#### About this exercise:
Gather all lines in the data that hold the string "Left".

::: Source material

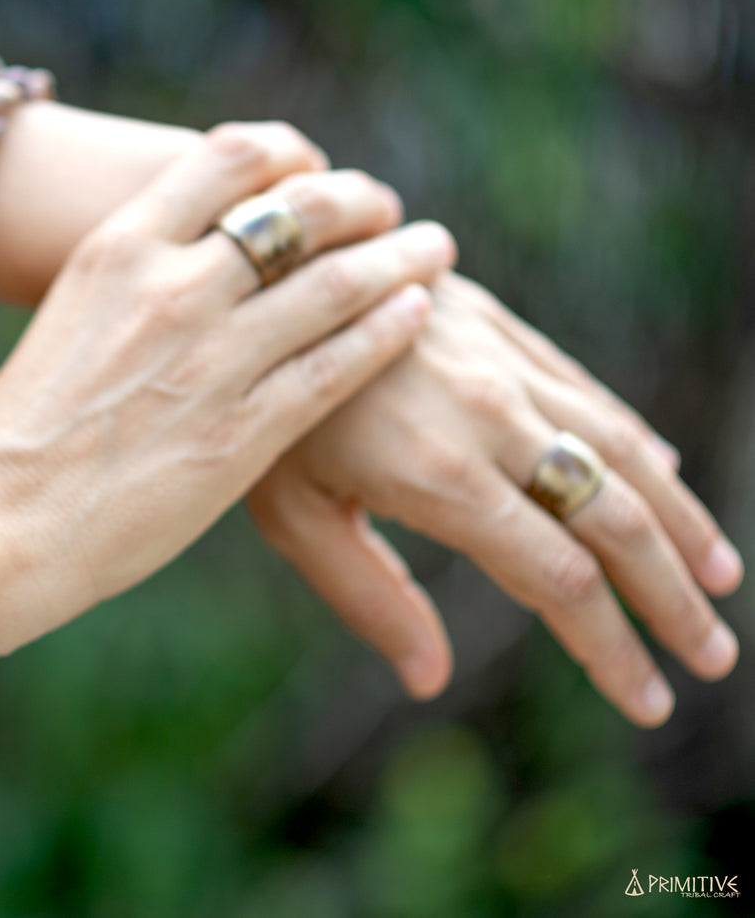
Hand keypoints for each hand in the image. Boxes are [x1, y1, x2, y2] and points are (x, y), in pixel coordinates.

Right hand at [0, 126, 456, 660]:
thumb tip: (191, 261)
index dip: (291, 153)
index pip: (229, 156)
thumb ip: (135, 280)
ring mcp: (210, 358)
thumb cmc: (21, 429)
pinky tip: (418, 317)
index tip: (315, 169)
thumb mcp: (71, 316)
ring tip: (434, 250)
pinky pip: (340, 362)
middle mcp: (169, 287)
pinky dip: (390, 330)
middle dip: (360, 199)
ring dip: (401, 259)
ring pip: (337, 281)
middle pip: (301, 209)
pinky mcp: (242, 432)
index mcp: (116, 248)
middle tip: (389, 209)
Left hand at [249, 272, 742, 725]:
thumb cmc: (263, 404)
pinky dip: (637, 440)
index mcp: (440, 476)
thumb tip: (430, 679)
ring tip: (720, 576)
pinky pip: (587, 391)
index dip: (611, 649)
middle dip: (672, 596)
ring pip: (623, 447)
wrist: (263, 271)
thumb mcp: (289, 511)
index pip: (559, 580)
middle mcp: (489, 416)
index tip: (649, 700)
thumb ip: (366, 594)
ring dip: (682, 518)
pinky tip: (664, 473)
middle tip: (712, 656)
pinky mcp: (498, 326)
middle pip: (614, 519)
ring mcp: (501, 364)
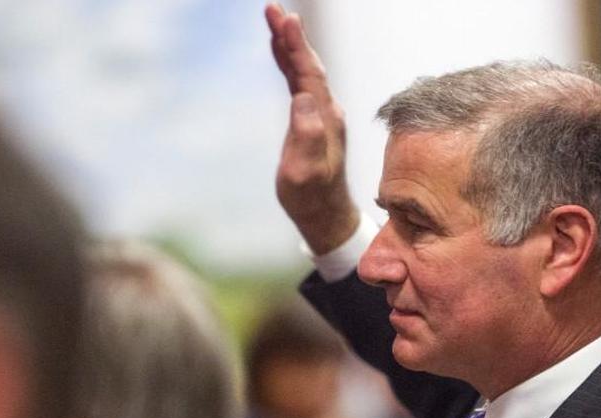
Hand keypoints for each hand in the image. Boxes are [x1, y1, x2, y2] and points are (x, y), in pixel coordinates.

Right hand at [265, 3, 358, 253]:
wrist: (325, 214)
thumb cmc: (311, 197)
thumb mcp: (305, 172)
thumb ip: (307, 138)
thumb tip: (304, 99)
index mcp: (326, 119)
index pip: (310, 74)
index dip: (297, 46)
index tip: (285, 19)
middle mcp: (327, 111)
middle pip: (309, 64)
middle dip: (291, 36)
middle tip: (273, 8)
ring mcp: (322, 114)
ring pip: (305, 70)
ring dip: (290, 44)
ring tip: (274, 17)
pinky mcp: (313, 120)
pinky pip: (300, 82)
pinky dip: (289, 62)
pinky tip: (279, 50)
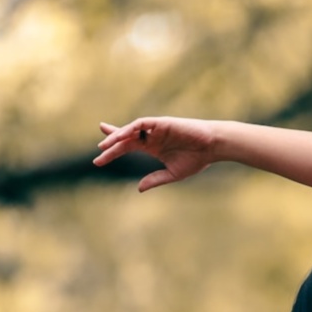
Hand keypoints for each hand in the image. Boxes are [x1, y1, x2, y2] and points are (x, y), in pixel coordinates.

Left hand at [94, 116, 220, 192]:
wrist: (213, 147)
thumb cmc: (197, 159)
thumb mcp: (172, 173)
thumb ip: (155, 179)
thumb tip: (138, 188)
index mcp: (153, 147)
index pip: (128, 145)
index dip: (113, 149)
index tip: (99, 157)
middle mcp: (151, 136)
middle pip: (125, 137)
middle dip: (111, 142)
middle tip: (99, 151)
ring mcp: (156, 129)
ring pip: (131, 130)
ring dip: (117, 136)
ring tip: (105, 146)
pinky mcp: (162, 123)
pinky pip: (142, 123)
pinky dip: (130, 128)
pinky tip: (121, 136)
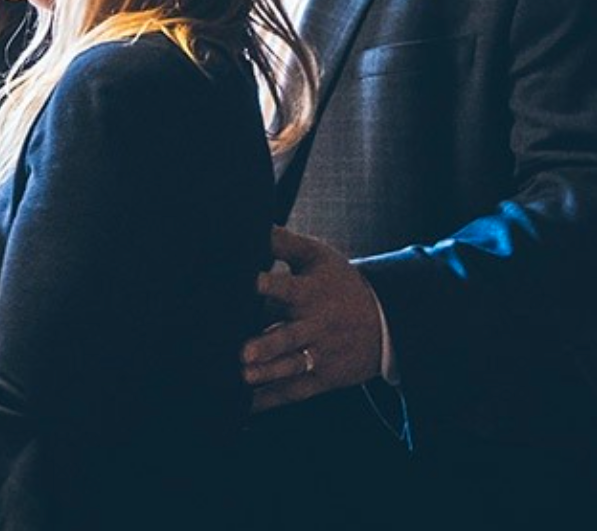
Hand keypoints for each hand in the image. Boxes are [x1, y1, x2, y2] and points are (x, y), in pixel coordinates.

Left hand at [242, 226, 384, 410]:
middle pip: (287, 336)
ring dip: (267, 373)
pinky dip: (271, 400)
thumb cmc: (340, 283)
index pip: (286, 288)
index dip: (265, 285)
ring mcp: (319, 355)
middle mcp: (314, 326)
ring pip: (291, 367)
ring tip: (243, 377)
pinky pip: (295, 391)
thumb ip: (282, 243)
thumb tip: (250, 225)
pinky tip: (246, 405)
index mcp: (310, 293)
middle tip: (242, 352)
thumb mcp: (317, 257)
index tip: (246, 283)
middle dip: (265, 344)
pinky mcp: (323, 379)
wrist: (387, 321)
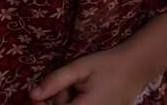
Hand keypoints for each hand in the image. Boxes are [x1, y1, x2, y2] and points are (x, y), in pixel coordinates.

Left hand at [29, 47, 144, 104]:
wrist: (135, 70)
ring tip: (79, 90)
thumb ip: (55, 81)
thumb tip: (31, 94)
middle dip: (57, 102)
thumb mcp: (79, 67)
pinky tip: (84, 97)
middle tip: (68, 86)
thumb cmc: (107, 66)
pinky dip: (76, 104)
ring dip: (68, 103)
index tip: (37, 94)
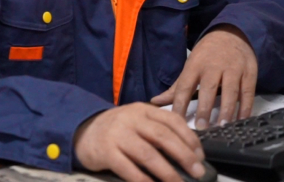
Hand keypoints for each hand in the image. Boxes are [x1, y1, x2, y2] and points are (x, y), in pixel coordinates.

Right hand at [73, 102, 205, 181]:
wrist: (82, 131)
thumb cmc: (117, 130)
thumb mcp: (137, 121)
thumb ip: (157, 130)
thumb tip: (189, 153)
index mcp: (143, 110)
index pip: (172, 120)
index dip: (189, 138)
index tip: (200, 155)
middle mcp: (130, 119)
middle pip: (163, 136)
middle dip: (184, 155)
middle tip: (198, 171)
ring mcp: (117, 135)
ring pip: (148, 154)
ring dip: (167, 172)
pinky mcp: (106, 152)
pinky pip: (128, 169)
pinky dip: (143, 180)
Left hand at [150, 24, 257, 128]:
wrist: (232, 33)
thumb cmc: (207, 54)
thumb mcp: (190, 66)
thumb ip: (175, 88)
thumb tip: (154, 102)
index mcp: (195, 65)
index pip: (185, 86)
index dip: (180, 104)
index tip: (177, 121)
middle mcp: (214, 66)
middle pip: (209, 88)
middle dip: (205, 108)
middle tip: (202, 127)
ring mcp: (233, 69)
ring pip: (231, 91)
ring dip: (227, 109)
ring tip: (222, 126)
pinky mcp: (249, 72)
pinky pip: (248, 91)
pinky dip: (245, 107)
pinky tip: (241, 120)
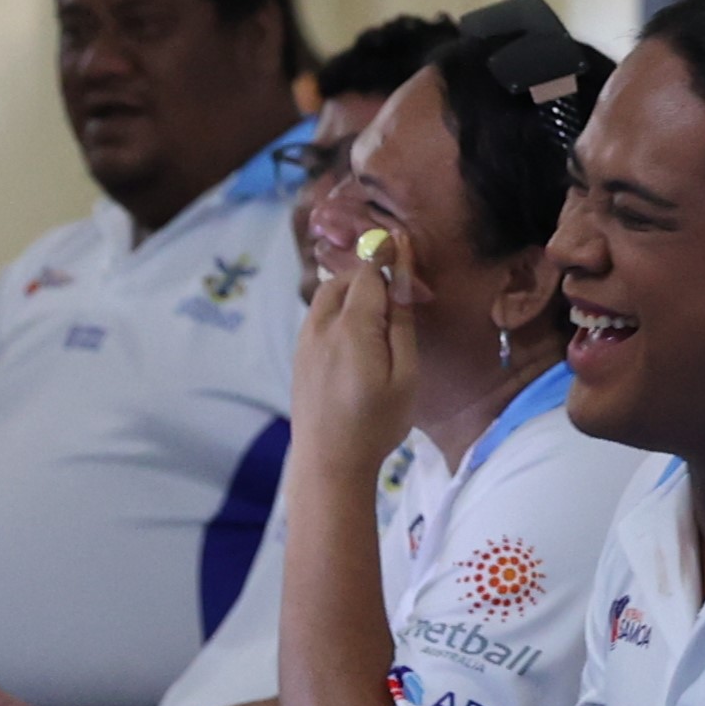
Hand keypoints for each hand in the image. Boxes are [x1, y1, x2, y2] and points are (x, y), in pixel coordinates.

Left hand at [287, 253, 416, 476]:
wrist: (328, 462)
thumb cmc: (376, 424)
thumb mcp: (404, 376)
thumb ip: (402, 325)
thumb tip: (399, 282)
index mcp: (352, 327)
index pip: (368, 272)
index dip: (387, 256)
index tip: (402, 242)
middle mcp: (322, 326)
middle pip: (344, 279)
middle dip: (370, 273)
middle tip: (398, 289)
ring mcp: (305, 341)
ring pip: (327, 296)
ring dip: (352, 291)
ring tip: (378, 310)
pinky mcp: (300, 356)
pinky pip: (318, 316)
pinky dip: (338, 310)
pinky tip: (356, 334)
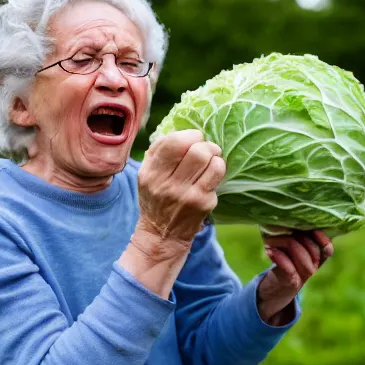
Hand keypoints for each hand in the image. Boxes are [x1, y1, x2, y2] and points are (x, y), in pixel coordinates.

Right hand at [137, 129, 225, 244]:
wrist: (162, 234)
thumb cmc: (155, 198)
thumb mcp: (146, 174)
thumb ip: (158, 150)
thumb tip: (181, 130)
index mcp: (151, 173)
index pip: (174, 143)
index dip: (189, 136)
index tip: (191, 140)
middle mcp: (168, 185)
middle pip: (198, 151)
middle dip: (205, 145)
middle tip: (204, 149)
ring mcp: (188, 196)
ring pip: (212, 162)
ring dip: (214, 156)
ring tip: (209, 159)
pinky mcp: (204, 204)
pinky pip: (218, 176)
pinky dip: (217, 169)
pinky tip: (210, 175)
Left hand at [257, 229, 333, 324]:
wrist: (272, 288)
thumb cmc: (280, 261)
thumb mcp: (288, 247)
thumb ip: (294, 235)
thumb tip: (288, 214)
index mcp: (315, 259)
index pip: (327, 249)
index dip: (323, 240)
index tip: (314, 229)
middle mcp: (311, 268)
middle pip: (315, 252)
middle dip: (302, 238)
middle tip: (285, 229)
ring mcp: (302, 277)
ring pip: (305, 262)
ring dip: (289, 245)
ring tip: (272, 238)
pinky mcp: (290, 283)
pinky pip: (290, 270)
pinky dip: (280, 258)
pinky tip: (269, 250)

::::::

#### Solution for this task:
Left hand at [249, 272, 742, 725]:
Left hand at [94, 116, 220, 192]:
Left hand at [242, 226, 384, 410]:
Left hand at [29, 47, 144, 104]:
Left hand at [150, 24, 257, 128]:
Left hand at [287, 253, 416, 476]:
Left hand at [257, 229, 333, 324]:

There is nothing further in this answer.